Filter the records below and copy every line containing the word "social".

[Source data]
- - - -

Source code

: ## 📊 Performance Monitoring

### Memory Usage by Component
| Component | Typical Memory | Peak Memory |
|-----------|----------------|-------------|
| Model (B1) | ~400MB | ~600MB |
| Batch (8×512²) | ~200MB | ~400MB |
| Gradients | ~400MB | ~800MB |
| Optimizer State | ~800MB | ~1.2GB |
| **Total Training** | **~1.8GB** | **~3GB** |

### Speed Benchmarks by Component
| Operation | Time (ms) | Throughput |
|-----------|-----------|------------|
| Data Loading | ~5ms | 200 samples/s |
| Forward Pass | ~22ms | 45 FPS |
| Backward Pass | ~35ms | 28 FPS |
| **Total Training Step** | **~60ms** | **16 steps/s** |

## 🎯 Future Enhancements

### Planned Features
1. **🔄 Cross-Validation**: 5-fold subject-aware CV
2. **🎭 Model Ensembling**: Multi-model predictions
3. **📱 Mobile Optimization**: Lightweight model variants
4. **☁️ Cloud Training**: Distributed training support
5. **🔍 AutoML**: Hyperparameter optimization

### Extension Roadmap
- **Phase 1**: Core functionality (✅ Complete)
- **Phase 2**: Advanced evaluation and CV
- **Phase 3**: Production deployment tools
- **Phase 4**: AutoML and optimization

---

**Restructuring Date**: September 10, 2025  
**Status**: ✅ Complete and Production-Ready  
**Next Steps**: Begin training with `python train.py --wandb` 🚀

- - - -

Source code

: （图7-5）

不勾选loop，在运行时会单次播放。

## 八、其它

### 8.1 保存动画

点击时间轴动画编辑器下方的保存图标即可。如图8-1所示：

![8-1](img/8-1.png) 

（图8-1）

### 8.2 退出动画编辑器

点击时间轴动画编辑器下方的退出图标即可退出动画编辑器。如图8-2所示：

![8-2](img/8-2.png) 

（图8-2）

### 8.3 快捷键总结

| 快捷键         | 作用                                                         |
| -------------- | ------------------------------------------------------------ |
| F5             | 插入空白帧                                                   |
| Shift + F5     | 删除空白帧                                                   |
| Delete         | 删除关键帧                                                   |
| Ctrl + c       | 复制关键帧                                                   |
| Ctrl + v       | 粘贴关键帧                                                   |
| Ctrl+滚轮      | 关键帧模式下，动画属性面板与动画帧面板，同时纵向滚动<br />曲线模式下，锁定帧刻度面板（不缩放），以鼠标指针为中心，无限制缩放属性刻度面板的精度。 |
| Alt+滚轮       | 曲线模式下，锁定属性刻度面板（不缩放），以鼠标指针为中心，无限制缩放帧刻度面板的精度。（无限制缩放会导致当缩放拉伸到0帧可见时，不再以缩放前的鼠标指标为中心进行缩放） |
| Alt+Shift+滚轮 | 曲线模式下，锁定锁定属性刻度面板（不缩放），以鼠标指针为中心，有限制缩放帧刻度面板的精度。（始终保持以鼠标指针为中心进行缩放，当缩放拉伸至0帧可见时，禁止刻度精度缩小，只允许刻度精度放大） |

- - - -

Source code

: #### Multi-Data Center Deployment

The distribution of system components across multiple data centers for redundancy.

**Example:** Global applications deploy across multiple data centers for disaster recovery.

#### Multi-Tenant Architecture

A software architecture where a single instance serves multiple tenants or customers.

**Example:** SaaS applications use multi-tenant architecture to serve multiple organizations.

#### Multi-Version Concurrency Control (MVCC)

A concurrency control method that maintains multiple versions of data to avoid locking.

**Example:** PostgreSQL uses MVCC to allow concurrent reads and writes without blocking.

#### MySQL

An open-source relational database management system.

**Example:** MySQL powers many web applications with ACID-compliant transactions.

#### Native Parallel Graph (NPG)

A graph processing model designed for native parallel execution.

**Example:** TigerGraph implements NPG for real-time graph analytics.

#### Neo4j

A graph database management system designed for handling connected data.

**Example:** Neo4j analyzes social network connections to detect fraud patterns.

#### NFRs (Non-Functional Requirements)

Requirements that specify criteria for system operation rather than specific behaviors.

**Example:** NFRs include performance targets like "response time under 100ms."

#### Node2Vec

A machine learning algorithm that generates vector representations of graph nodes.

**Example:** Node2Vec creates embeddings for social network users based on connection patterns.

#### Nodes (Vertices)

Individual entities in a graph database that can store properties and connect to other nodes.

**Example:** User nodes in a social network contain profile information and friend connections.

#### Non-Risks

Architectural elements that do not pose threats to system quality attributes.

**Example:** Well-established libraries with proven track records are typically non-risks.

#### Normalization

- - - -

SOLVED EXERCISE:
**Example:** Neo4j analyzes social network connections to detect fraud patterns.
**Example:** Node2Vec creates embeddings for social network users based on connection patterns.
**Example:** User nodes in a social network contain profile information and friend connections.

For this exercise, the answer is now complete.